# The problem
Please pick out every line in the listing below that contains the word "What" and copy each of those lines.

# Data for processing
+++

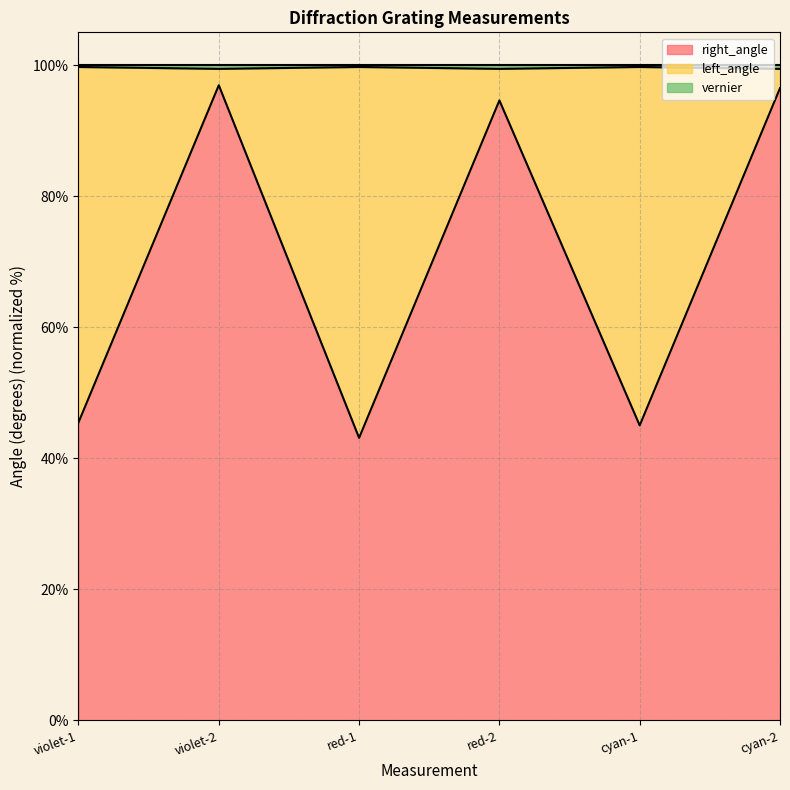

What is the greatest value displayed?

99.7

+++

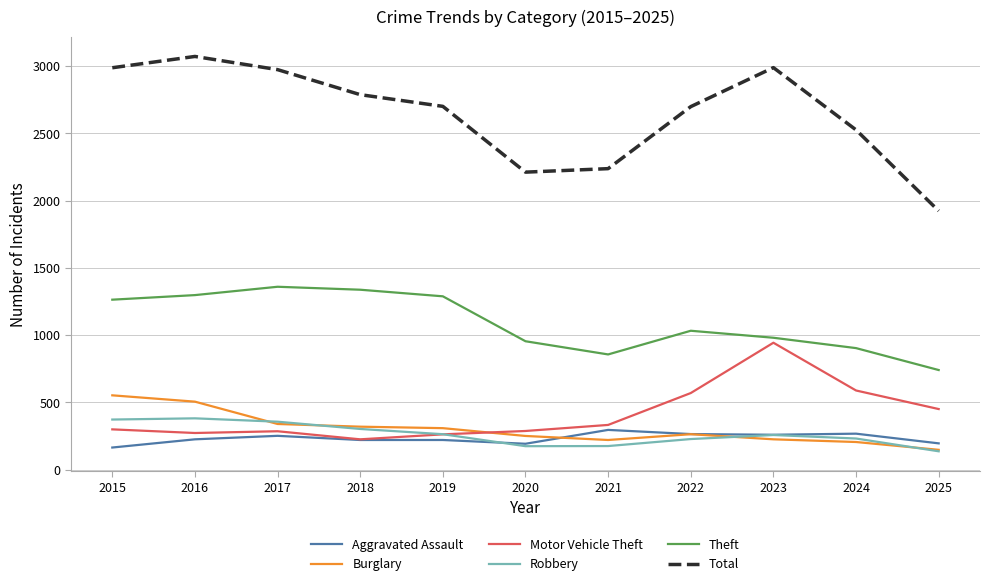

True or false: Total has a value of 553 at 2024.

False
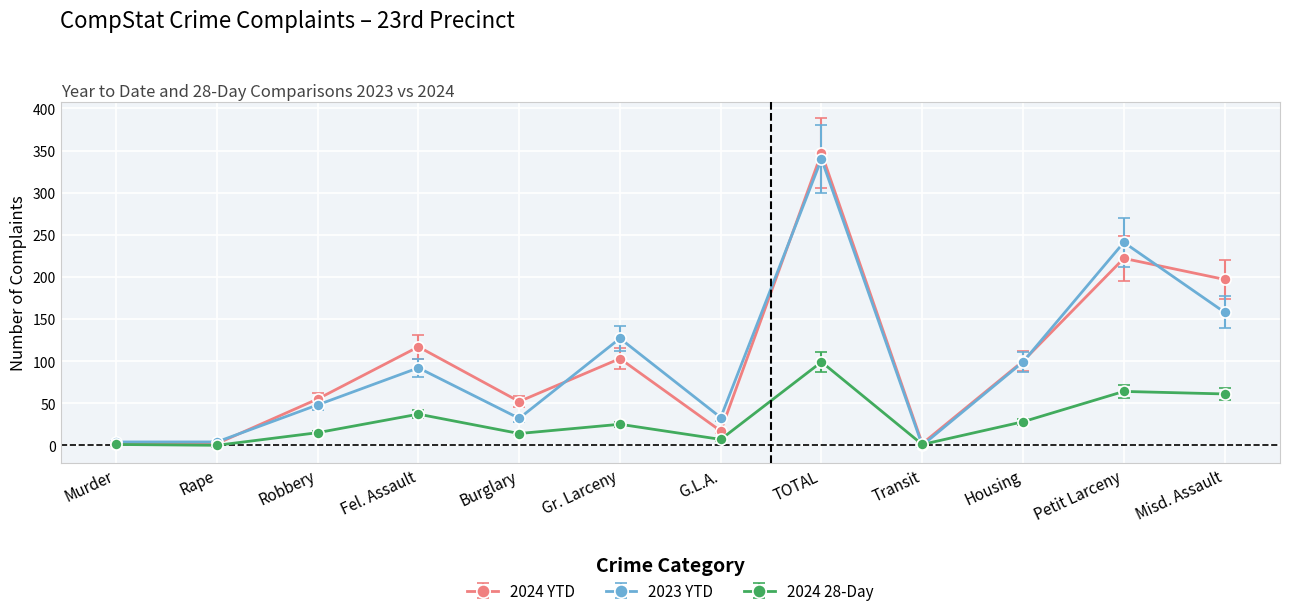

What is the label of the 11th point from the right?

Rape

+++

# Response below
What is the greatest value displayed?
What is the label of the 11th point from the right?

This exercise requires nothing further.